Vier in Vergessenheit geratene Tenöre

Ein kleiner Tipp für alle, die planen, eine Oper zu schreiben: vier Tenöre in einem Stück sind ein viel. Abgesehen davon, dass ein solches Angebot an hochgetriebener Männlichkeit - in puncto Stimmlage - das Ohr überstrapazieren könnte, ist es schwierig, eine ausgewogene Besetzung zusammenzukriegen. So gesehen ist diese konzertante Aufführung der Oper „Zampa“ des französischen Romantikers Ferdinand Hérold (1791-1833) ein doppelter Glücksfall: Der Komponist, der als einer der wirklich zu Unrecht vergessenen Meister gelten kann, schlägt dramatische Funken genau aus dieser ungewöhnlichen Ballung hoher Stimmen.
Und: Die vier Tenöre sind vom Typus her so unterschiedlich, dass man sie auf der Bühne des Prinzregententheaters auch ohne Kostüme problemlos auseinanderhalten kann. Da ist zunächst einmal der Liebenswürdige, Cyrille Dubois als Offizier Alphonse, der Verlobte der weiblichen Hauptperson Camille, dessen Gutherzigkeit sich in seinem zarten, agil in die „voix mixte“ gleitenden Organ ausdrückt. Von ihm hebt sich der Drollige, der Belgier Pierre Derhet als Glöckner Dandolo, mit seinen zum Chargieren neigenden Faxen deutlich ab. Diesem bürgerlichen Paar steht auf der anderen, freibeuterischen Seite der Loyale gegenüber, François Rougier als Daniel, der Bootsmann Zampas, eine ambivalente Figur mit angenehm männlichem Timbre.

In der Titelrolle schließlich zieht Julien Henric als gefürchteter Korsar, der sich Camille unter den Nagel reißen will, alle Register.

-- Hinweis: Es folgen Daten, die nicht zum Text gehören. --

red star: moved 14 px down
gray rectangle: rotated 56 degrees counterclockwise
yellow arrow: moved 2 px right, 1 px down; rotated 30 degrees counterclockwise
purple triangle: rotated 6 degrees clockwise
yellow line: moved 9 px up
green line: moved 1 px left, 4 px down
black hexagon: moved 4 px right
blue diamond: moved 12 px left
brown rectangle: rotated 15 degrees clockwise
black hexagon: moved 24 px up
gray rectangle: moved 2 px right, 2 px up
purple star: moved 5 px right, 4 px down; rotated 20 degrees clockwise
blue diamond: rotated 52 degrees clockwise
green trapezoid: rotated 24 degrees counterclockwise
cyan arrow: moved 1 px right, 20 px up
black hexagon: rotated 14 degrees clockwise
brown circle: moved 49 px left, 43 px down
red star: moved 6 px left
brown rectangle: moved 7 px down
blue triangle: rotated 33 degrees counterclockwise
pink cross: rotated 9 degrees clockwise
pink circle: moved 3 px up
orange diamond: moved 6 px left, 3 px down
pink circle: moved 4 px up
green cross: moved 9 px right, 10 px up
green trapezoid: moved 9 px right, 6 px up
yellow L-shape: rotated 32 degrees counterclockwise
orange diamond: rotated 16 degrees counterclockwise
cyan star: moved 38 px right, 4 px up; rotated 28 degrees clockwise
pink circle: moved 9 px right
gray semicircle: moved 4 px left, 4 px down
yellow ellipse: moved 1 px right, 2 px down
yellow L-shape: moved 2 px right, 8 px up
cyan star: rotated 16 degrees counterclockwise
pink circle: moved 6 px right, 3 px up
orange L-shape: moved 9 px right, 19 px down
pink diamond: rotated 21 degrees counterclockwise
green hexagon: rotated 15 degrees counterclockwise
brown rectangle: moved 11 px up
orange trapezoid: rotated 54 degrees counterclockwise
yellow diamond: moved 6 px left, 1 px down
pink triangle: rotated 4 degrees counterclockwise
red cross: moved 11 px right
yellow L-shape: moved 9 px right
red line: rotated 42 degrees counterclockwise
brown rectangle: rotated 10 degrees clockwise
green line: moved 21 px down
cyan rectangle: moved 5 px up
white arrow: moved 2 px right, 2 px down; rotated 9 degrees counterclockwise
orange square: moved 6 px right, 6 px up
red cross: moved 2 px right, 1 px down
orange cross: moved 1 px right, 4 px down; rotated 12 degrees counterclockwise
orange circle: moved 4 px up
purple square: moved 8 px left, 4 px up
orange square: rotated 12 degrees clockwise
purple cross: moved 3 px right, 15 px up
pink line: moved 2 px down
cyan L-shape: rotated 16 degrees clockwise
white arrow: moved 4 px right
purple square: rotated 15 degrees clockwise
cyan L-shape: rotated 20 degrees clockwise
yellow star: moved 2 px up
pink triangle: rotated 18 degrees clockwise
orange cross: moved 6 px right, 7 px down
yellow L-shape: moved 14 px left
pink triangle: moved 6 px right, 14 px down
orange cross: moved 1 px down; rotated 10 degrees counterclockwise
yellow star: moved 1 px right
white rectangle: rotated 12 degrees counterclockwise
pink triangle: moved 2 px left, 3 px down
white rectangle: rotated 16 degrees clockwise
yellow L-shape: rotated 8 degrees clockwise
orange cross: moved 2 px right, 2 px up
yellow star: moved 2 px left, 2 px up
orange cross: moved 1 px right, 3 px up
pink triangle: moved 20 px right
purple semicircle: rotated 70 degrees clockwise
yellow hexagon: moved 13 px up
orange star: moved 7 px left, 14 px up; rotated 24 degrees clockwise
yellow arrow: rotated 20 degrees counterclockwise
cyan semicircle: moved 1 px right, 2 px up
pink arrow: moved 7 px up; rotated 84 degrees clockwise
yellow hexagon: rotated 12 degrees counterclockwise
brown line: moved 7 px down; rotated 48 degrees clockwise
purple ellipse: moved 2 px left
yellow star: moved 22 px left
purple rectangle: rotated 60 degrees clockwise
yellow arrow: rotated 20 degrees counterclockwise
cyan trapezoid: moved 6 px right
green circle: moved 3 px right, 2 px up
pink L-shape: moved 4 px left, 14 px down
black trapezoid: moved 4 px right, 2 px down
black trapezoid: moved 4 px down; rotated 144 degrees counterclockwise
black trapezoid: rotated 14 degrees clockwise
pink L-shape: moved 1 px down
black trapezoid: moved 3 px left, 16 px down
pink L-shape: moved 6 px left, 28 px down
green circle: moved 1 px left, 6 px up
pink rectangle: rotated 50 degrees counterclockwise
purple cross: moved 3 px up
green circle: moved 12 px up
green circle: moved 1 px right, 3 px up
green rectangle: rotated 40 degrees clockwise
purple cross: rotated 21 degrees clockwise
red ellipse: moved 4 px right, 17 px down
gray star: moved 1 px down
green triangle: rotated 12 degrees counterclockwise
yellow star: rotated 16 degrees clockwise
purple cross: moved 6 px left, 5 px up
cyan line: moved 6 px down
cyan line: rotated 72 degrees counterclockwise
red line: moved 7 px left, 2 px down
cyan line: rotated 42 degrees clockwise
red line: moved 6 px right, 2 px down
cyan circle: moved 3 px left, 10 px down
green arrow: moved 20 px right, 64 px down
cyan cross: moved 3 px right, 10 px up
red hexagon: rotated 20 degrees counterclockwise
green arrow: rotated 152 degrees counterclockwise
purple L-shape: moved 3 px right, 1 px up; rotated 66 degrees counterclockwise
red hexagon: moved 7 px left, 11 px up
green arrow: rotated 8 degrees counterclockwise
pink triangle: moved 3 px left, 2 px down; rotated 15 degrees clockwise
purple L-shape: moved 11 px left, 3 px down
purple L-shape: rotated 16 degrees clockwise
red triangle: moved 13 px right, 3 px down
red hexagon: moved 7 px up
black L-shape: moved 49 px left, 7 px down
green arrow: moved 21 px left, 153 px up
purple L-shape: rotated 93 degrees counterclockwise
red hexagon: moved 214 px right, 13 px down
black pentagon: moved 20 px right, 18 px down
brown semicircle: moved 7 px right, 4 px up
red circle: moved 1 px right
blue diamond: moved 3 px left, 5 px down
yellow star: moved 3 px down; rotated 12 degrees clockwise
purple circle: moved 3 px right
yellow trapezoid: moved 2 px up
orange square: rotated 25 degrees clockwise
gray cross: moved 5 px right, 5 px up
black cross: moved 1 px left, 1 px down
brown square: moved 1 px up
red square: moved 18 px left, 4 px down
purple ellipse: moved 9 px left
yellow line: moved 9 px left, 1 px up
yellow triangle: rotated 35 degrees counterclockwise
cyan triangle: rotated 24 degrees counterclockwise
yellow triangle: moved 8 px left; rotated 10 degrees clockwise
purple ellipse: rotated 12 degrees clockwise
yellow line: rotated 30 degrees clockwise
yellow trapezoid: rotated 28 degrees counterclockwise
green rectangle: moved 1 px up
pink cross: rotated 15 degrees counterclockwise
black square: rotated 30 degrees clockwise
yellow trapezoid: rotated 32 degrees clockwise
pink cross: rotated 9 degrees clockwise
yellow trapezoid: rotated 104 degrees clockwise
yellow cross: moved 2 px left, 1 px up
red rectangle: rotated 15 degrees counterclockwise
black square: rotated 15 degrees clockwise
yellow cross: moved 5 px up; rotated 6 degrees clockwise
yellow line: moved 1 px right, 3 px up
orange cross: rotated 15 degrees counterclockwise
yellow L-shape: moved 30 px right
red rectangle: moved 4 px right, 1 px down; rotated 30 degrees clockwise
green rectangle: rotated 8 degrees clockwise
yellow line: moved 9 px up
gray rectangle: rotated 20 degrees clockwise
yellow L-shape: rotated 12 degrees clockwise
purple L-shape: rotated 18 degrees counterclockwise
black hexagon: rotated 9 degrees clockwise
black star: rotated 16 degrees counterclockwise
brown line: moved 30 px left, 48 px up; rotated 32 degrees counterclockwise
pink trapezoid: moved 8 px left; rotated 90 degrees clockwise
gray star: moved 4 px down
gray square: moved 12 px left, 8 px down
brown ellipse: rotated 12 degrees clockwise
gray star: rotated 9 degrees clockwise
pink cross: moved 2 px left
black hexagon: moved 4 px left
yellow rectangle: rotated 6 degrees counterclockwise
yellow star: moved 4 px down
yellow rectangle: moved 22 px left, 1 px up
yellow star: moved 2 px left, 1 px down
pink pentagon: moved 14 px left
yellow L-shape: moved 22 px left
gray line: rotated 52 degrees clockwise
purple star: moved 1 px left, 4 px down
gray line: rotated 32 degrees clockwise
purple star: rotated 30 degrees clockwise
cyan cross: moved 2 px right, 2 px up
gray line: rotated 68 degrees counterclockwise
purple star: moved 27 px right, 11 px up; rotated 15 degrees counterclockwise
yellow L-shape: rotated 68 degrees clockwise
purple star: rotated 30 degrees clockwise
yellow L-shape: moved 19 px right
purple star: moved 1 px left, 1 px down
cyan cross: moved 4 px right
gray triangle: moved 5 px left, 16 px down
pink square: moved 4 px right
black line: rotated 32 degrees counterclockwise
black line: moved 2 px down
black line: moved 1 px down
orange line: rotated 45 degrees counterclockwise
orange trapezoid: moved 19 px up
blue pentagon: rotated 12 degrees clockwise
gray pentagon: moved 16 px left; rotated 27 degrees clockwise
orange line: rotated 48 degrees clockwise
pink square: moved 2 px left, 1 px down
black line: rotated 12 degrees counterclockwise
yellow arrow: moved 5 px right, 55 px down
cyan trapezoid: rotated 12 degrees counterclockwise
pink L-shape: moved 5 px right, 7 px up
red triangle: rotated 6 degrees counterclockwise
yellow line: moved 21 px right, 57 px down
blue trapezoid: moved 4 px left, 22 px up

Einst hat Zampa bereits Alice vor der Trauung die Unschuld geraubt. Wenn Henric als Nachfahre Don Giovannis die Marmorstatue der aus Kummer Verstorbenen verhöhnt, bebt in seiner flackernden Linie auch Erschrecken über die eigene Ruchlosigkeit mit, aber sein Gesang stabilisiert sich zunehmend, sodass er dem Bösewicht auch mit kantableren und gefühlvolleren Zwischentönen Tiefe verleihen kann. Hilft nichts, er wird von der „marmornen Braut“, von der im Untertitel die Rede ist, in die Hölle gerissen.
Suggestive Atmosphäre
Für diese zweite große Hauptrolle ist der Sopran der Hélène Carpentier als Camille fast ein wenig zu unscheinbar in der Tiefe, unruhig an der Oberfläche, sodass die Spitzen zu gewisser Schrille tendieren - aber auch die existentielle Verzweiflung erfahrbar machen. In einem anderen Sinne tragisch ist die Rolle der Dienerin: Héloise Mas hat viel zu wenig zu singen, um ihren betörenden Mezzosopran zur Geltung zu bringen. Ihr Temperament und ihre Virtuosität in den Koloraturen empfehlen sie dringendst für eine der großen Partien.

Am Pult ist Erik Nielsen. Der Deutsch-Amerikaner ist nicht nur ein glänzender Techniker, der das Münchner Rundfunkorchester straff führt und es unablässig zu glanzvoller Klanglichkeit animiert: mit kraftvoll federndem Streicherkörper, schmelzenden Holzbläsersoli, gebieterischem Blech und exzellent dosiertem Schlagwerk. Noch dazu kreiert er für dieses französische Fantasie-Sizilien eine suggestiv helle, trockene Atmosphäre, in welche der Chor des Bayerischen Rundfunks (Einstudierung: Stellario Fagone) zur Krönung noch ein sanft mediterranes Kolorit einbringt. Tenor-Überschuss hin oder her: Dieser „Marmorbraut“ würde man gerne wieder begegnen.